**The data**
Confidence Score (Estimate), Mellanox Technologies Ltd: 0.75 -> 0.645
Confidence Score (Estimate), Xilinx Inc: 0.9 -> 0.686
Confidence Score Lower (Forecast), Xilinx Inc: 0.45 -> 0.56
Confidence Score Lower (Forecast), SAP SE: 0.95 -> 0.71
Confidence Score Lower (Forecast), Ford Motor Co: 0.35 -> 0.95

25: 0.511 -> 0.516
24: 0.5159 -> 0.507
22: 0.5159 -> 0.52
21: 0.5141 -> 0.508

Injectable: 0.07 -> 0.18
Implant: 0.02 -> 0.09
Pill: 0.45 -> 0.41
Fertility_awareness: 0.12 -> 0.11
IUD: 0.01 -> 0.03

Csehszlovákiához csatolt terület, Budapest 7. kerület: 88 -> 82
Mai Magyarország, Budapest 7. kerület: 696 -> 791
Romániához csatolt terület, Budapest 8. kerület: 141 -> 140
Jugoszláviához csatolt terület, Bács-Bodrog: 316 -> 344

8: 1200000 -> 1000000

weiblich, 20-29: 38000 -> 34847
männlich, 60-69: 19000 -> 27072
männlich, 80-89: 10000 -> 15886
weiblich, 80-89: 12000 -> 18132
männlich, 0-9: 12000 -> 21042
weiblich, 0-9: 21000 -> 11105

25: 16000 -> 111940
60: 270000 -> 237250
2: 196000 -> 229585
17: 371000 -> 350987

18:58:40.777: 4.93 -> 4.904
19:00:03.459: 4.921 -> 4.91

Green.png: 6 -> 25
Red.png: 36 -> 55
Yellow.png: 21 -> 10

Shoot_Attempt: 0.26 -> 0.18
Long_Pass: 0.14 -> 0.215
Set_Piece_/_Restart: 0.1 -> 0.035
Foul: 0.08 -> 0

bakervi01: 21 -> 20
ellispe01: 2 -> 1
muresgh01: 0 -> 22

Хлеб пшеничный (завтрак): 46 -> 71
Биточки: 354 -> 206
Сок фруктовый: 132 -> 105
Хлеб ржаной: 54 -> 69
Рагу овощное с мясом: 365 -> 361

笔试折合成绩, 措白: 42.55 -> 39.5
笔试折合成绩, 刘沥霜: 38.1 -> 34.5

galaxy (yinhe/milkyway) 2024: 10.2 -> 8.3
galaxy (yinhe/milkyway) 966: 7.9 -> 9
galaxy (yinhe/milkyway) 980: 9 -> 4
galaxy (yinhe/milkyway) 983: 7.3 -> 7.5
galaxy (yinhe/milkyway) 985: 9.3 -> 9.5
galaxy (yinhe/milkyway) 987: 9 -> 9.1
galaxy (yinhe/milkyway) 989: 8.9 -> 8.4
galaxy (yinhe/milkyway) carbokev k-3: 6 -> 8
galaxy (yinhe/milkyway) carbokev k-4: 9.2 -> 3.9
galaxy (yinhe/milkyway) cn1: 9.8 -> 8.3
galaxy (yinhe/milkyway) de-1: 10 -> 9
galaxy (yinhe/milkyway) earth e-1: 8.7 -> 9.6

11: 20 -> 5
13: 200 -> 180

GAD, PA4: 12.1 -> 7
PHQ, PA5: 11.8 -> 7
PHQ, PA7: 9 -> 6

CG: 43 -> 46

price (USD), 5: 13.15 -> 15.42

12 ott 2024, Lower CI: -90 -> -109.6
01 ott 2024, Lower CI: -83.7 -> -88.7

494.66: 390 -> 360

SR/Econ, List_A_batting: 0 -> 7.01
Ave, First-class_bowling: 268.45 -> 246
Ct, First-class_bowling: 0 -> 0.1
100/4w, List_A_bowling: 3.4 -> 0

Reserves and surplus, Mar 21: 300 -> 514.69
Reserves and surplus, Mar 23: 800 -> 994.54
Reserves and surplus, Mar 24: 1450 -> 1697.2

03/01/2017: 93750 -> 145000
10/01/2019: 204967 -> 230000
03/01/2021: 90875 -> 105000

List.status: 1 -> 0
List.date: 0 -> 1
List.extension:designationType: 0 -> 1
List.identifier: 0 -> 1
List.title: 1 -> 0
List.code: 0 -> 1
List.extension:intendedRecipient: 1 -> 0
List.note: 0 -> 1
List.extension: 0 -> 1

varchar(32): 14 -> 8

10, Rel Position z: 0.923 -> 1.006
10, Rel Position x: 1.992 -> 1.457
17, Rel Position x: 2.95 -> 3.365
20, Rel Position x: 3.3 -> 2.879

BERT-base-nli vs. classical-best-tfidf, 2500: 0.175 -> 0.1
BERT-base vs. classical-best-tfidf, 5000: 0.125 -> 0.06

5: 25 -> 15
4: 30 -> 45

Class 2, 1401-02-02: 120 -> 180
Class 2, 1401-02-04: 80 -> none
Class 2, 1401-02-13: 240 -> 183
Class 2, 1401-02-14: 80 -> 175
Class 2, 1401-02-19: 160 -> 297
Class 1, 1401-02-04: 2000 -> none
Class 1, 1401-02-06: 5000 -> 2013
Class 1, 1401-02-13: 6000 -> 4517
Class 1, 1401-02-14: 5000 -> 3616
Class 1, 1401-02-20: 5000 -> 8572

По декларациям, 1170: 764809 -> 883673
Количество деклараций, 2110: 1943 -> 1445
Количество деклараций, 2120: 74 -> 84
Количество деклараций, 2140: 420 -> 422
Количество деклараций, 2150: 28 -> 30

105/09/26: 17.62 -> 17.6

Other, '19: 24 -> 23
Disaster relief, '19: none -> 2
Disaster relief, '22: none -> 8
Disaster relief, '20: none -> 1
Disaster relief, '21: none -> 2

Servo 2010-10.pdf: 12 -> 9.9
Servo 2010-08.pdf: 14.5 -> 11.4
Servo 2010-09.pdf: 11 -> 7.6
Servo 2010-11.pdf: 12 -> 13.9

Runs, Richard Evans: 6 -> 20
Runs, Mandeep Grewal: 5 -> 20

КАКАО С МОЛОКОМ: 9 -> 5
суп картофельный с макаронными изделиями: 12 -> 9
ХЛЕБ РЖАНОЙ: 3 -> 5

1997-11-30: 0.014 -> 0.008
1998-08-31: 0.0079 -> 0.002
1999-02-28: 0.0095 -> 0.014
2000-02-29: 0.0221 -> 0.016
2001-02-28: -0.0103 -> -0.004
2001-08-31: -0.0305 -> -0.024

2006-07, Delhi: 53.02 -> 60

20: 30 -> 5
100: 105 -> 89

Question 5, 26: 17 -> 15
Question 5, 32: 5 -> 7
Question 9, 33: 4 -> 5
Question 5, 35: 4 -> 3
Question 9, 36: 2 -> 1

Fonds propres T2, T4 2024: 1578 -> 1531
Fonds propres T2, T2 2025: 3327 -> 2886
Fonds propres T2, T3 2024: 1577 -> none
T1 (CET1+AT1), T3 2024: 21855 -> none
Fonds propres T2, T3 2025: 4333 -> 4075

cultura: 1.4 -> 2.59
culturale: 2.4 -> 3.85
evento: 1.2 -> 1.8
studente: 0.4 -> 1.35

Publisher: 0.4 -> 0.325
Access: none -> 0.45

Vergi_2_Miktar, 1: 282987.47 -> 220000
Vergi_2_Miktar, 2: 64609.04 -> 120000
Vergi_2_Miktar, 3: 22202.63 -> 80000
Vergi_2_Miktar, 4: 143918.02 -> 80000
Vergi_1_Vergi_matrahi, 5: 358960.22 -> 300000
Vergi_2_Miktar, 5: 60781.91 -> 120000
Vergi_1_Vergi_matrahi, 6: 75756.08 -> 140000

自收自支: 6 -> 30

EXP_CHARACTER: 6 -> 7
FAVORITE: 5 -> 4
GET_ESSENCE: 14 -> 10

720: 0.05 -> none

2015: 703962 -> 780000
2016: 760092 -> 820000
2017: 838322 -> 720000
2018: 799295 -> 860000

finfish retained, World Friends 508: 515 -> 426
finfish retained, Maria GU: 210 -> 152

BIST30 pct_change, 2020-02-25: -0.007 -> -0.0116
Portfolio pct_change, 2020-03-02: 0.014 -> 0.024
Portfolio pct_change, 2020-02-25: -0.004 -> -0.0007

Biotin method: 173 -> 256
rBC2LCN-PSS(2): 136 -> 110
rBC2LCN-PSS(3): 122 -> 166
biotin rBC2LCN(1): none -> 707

**Problem description**
Whatever else the listing above holds, retype exactly only the lines from the one containing "Количество деклараций, 2150: 28 -> 30" to the one containing "ХЛЕБ РЖАНОЙ: 3 -> 5", both ends kept.

**Result of this exercise**
Количество деклараций, 2150: 28 -> 30

105/09/26: 17.62 -> 17.6

Other, '19: 24 -> 23
Disaster relief, '19: none -> 2
Disaster relief, '22: none -> 8
Disaster relief, '20: none -> 1
Disaster relief, '21: none -> 2

Servo 2010-10.pdf: 12 -> 9.9
Servo 2010-08.pdf: 14.5 -> 11.4
Servo 2010-09.pdf: 11 -> 7.6
Servo 2010-11.pdf: 12 -> 13.9

Runs, Richard Evans: 6 -> 20
Runs, Mandeep Grewal: 5 -> 20

КАКАО С МОЛОКОМ: 9 -> 5
суп картофельный с макаронными изделиями: 12 -> 9
ХЛЕБ РЖАНОЙ: 3 -> 5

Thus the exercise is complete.